Salad Dressings: Hold the Guilt
Green Goddess Dressing
Creamy Meyer Lemon Dressing
Sesame Ginger Vinaigrette
Lime Cumin Vinaigrette
At the recent Worlds of Healthy Flavors conference, sponsored by the Harvard School of Public Health and the Culinary Institute of America, two prominent researchers called for an end to the use of the term “low-fat.”
Dr. Ronald Krauss, director of atherosclerosis research at Children’s Hospital Oakland Research Institute, and Dr. Dariush Mozaffarian, an associate professor of epidemiology at the Harvard School of Public Health, have been involved in numerous studies measuring the effects of dietary habits on health. Few of those studies, they noted, have turned up reliable associations between one’s total intake of dietary fat and such diseases as cancer and heart disease. Nor have they turned up meaningful associations between total fat intake and obesity.
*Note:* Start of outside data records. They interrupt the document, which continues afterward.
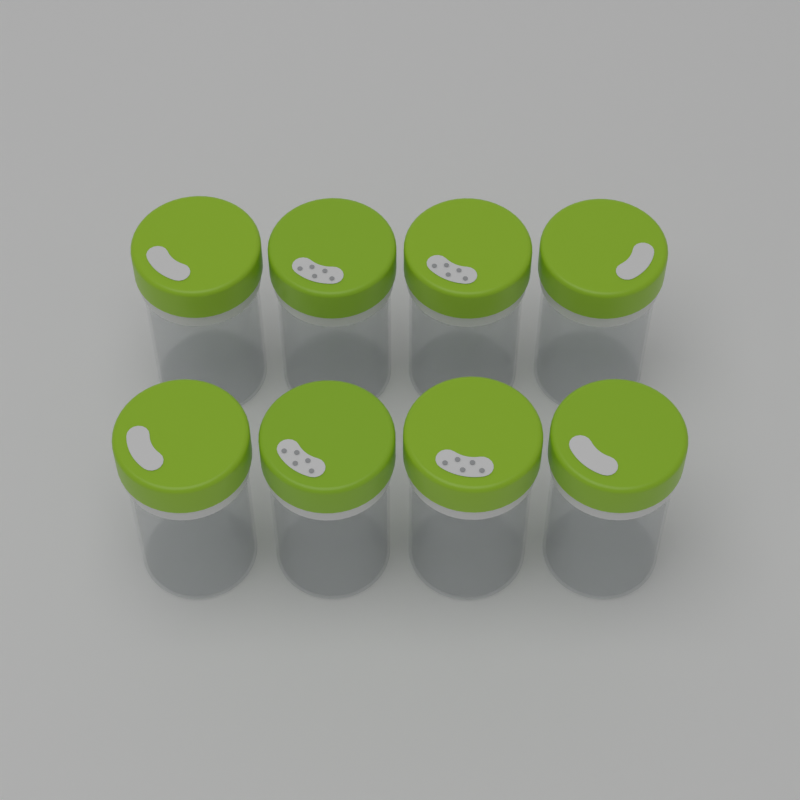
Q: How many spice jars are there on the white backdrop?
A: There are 8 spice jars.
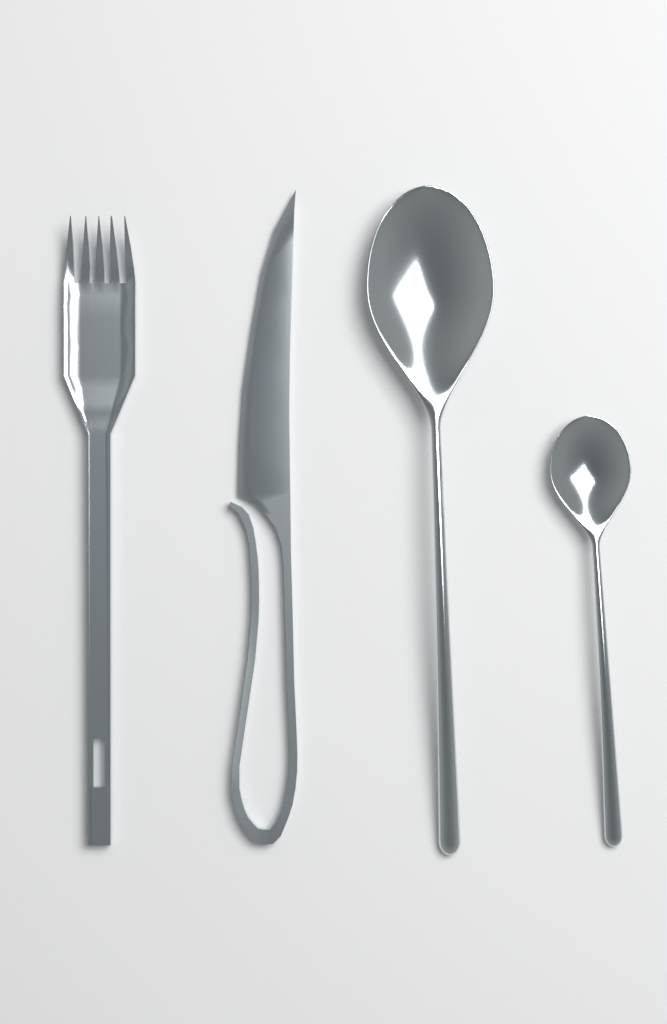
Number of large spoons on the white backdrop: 1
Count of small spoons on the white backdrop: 1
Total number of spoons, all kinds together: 2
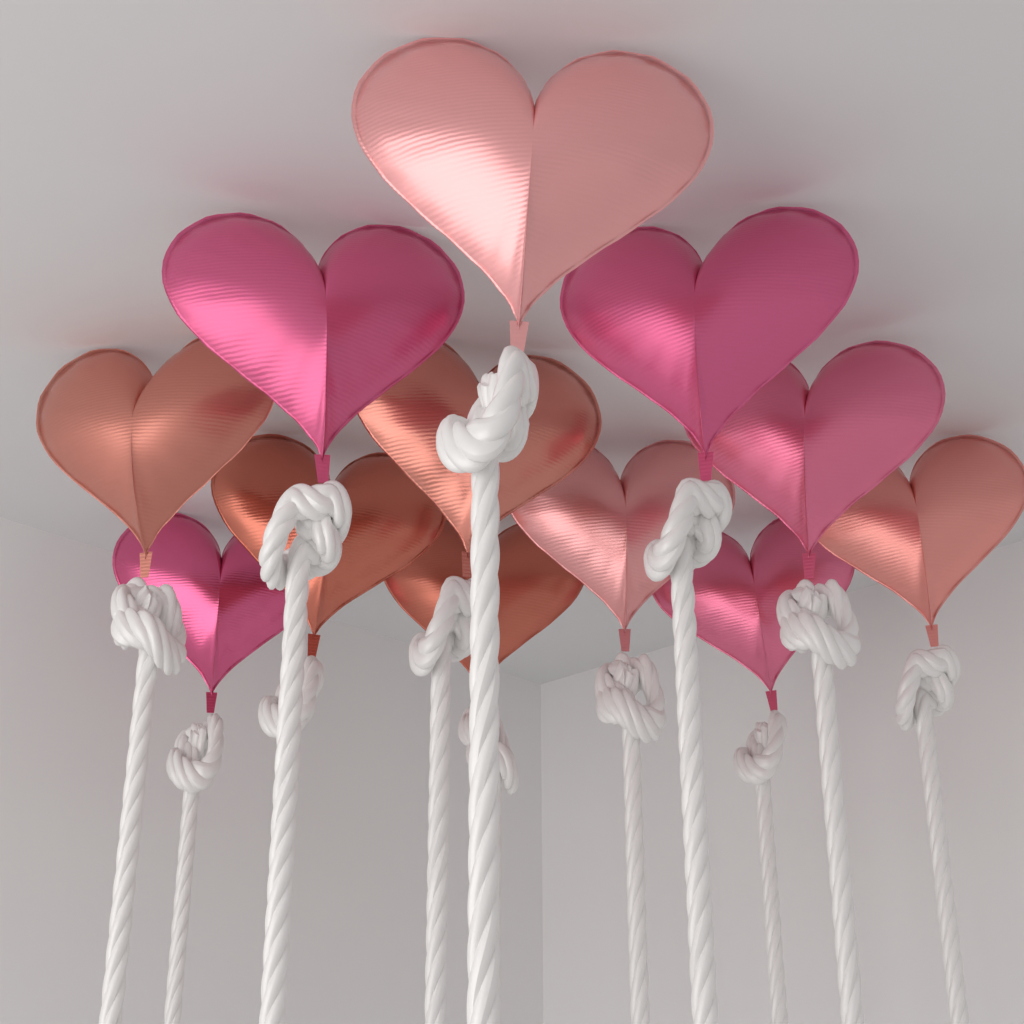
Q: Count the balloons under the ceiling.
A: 12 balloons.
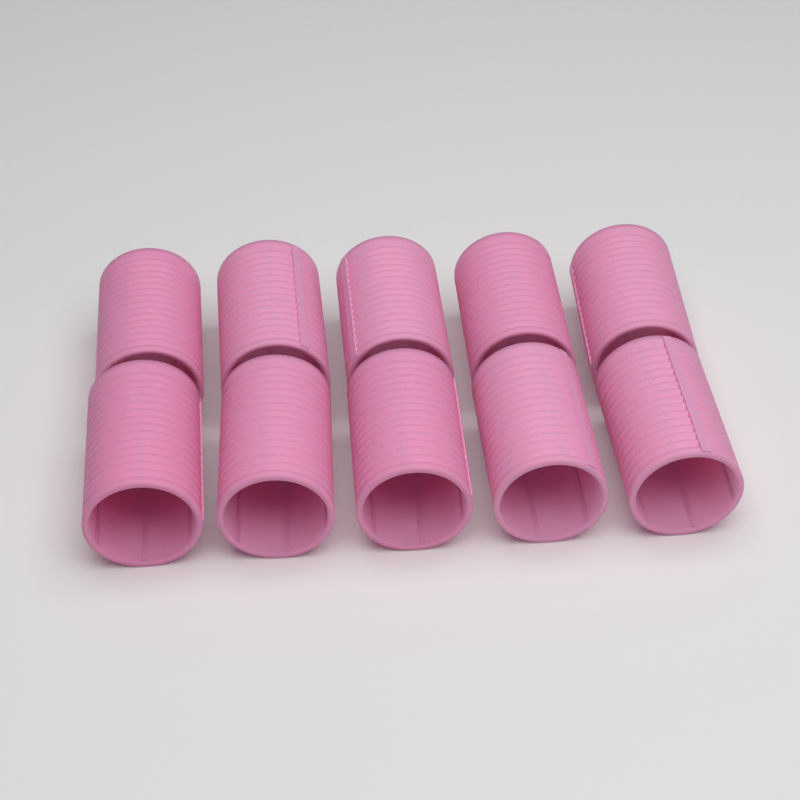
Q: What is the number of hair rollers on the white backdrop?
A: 10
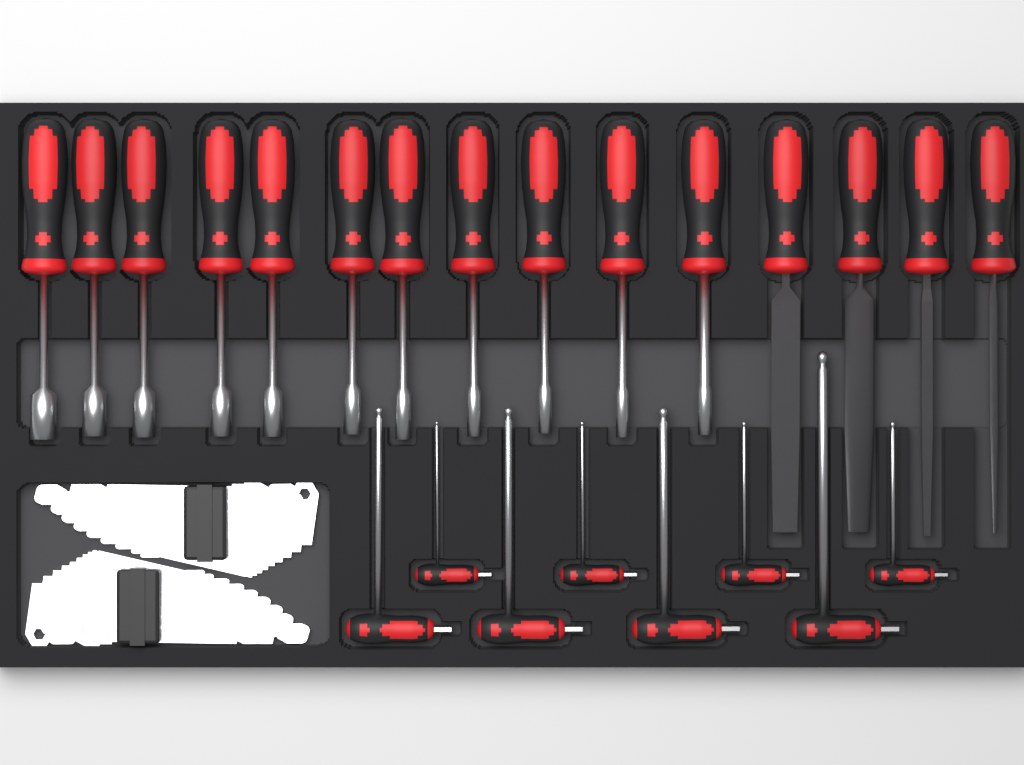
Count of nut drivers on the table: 11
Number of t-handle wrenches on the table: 8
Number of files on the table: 4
As most of us now know, it is the type of fat that matters most to health. A diet in which saturated fats are replaced by polyunsaturated fats, found mostly in plants, nuts and seafood, and monounsaturated fats, present in olive oil, may help protect against heart disease.
On the other hand, trans fats, created during the hydrogenation process, seem to increase heart disease risk. And saturated fats – found mostly in meat and dairy products, and in coconut and palm oils – raise blood levels of L.D.L., or “bad” cholesterol, also a risk factor for heart disease.